Dalam khotbahnya, Don menantang Suku Damal yang ada saat itu untuk membuat pilihan. Apakah akan memilih jalan Yesus atau jalan menuju kematian dan neraka.
"Jalan mana yang akan kamu ikuti? Jalan Yesus menuju surga dan hidup yang kekal. Jalan lain, jalan setan yang menyebabkan kematian dan neraka. Anda tidak bisa berjalan di kedua jalur pada saat bersamaan karena mereka berlawanan arah,” ucap Don saat itu.
Tantangan itu bukan main-main. Mengingat saat itu jalan Yesus yang dia sampaikan adalah sebuah paham baru, sedangkan paham yang selama ini dipegang oleh masyarakat di sana sudah diwariskan turun temurun.
Atas tantangannya itu, Bapa Den dan pemimpin lainnya mendatangi Don dengan pertanyaan.
"Jika kami menghancurkan jimat suci kami dan mengikuti jalan baru ini, siapa yang akan melindungi kami dalam perang jika musuh menyerang kami?" tanya mereka.
Don menjawab, semua itu akan dilakukan oleh Tuhan. Don menegaskan, Tuhan lebih kuat dari daya tarik apa pun yang diyakini masyarakat di sana saat itu.
"Siapa yang akan membantu kami dalam penyakit? Siapa yang akan menyebabkan kebun kami tumbuh?" tanya Bapa Den lagi.
Don menjawab dengan memberi tahu mereka kisah-kisah Alkitab untuk memastikan, Tuhan akan memenuhi semua kebutuhan mereka.
Bapa Den akhirnya membuat keputusan. Hari itu dia mengumumkan bahwa pada Minggu berikutnya dia akan membakar jimat leluhurnya, menghancurkan rohnya. Bukan keputusan yang mudah tentunya. Keputusan Bapa Den itu ditentang oleh sejumlah masyarakat Damal.
Meski begitu, keputusan Bapa Den sudah bulat. Pada harinya tiba, Bapa Den meletakkan kayu bakar dengan gaya silang dan membangun struktur di tengah halaman. Api unggun dinyalakan. Saat itu Don kembali mengingatkan bahwa setiap orang harus mengambil keputusan, bahwa siapa pun yang memutuskan berjalan di jalan Yesus harus berdiri dan mendekati tumpukan kayu bakar.

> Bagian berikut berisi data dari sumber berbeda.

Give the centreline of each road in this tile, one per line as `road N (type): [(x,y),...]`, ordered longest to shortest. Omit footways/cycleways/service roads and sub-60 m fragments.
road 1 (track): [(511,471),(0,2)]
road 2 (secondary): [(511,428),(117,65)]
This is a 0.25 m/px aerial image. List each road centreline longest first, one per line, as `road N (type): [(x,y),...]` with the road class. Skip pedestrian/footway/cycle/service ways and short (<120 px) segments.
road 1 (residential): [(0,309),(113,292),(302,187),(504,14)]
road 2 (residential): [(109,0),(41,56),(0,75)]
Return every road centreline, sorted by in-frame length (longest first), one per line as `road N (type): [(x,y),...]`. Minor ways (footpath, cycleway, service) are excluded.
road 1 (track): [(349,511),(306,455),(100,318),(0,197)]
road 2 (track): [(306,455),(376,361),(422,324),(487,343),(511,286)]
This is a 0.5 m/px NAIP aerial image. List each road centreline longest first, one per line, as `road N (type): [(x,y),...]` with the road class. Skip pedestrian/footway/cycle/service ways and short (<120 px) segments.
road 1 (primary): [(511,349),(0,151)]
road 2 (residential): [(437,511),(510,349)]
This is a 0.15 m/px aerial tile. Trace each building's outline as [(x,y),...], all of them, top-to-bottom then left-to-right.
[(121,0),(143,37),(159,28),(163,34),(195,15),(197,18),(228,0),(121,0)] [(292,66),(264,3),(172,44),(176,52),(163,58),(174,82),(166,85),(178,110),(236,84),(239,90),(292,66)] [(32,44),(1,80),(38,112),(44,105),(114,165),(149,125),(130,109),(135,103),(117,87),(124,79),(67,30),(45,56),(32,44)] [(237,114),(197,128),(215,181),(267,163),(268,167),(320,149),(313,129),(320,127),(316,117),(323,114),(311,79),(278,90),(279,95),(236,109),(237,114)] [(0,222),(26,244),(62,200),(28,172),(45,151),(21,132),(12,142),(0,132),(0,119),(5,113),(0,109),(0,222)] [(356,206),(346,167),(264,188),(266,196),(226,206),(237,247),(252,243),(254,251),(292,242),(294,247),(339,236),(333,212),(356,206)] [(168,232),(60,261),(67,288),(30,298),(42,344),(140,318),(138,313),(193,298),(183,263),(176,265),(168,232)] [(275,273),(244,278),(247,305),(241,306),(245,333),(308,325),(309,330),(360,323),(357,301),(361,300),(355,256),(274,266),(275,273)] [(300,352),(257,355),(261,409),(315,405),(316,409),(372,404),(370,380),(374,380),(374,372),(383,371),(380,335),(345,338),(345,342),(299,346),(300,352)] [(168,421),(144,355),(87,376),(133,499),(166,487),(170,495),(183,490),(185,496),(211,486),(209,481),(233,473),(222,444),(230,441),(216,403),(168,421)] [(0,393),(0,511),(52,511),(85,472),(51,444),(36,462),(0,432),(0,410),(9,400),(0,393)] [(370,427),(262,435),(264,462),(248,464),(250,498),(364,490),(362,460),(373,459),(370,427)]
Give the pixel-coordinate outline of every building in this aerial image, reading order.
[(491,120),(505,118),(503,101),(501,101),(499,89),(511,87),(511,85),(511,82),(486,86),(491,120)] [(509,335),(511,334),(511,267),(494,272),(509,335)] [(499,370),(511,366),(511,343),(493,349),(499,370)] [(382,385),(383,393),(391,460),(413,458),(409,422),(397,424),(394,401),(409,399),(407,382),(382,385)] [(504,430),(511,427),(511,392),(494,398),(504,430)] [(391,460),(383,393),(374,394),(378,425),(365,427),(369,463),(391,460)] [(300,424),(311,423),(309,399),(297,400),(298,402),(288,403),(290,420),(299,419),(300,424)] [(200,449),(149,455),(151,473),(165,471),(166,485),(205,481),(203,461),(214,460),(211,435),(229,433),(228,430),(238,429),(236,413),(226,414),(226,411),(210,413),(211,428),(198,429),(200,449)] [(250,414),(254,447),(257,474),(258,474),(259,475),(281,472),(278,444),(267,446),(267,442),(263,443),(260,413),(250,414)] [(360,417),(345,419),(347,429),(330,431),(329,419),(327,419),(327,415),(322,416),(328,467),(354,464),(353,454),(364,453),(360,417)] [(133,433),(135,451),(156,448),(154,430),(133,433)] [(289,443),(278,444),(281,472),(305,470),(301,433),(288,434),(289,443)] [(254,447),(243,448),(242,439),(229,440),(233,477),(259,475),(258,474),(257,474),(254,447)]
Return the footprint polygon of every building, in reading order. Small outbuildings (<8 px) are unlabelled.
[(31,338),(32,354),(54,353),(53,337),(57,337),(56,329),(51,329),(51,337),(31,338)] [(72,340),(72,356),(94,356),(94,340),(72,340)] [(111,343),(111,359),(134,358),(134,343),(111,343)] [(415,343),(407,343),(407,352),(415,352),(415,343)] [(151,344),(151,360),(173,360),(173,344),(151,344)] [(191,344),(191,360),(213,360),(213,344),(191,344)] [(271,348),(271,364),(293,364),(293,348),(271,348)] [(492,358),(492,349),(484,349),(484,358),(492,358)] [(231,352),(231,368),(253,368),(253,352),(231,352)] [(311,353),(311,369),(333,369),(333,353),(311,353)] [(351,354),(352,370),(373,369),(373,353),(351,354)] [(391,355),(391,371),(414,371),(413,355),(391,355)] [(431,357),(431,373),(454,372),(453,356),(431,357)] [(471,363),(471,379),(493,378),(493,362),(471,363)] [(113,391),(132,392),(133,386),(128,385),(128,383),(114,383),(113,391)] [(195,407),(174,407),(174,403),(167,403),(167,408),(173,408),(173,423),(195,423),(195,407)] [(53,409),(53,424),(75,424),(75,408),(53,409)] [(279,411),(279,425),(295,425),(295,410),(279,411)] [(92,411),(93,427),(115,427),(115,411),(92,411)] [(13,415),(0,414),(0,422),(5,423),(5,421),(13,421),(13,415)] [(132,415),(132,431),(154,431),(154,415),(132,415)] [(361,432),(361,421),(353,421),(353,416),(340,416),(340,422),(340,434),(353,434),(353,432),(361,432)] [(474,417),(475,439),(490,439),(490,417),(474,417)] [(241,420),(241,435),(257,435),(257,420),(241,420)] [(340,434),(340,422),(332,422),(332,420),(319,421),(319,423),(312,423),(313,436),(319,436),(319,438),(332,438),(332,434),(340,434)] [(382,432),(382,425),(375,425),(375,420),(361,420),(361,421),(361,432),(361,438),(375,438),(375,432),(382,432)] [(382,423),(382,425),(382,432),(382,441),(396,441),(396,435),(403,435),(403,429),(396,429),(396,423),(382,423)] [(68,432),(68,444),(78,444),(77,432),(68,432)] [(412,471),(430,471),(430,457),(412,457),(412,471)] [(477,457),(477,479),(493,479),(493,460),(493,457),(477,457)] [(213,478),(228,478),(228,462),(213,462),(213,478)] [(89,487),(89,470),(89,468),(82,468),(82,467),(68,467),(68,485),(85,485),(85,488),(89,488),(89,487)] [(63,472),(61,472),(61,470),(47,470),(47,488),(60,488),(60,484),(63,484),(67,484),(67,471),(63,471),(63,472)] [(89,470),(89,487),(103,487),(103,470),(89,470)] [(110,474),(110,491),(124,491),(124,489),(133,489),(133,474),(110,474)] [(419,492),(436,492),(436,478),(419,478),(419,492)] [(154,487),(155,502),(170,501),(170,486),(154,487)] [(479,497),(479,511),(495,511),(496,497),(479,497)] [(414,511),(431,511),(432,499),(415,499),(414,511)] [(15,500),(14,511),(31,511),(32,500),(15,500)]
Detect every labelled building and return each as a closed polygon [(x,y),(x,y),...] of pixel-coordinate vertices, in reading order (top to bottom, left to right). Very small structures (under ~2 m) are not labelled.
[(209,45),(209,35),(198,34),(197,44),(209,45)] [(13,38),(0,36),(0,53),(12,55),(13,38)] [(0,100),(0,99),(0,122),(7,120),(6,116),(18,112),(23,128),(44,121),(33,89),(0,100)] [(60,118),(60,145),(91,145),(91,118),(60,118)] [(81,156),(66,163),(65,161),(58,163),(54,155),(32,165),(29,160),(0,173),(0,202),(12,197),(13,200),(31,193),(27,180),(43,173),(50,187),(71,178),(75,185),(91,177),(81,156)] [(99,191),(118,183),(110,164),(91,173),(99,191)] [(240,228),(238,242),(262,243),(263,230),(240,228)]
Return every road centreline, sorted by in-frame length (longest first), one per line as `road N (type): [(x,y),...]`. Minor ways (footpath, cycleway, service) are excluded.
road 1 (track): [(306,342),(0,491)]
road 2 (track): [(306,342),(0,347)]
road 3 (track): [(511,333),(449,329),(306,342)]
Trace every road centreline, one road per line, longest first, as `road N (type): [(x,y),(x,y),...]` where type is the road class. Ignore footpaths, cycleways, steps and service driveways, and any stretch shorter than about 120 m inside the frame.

Sebelum ada yang bergerak, Den lari ke gubuknya, mengambil api dan menyalakan api unggun. Orang-orang mulai berlari berteriak saat mereka melemparkan seikat besar jimat ke dalam api yang berkobar. Wanita merobek jimat dari lengan mereka dan dari sekitar leher mereka, melemparkannya ke api.
Bergerak ke Suku Lain
Bapa Den dan warga Damal di Ilaga kemudian menjadi penggerak orang berpaling kepada Tuhan. Warga Suku Dalam Ilaga mempercayai Tuhan dan mulai berbagi iman mereka di lembah lain di utara, selatan, dan barat. Kabar keselamatan pertama dibagikan dengan Suku Damal lainnya, kemudian dengan Suku Nduga dan Monis.
Orang-orang Suku Dani Ilaga menyaksikan berkat Tuhan tercurah kepada Suku Damal, tetangga mereka, selama 18 bulan, sebelum mereka memutuskan untuk berpaling untuk mengikuti Yesus.
Orang-orang beriman dari Suku Dani kemudian memberitakan hal yang mereka terima ke sejumlah suku di wilayah timur. Pesan tersebut diterima oleh orang-orang dari banyak suku dan bahasa, menjangkau daerah-daerah yang jauh di mana kelompok misi lainnya bekerja.
Meskipun para misionaris berada dan bertempat tinggal di Ilaga serta mempelajari bahasa mereka, orang-orang tetap tidak responsif sampai kemudian orang-orang Ilaga itu sendiri memberikan kesaksian mereka. Dalam 10 tahun berikutnya, 100.000 orang menerima Injil.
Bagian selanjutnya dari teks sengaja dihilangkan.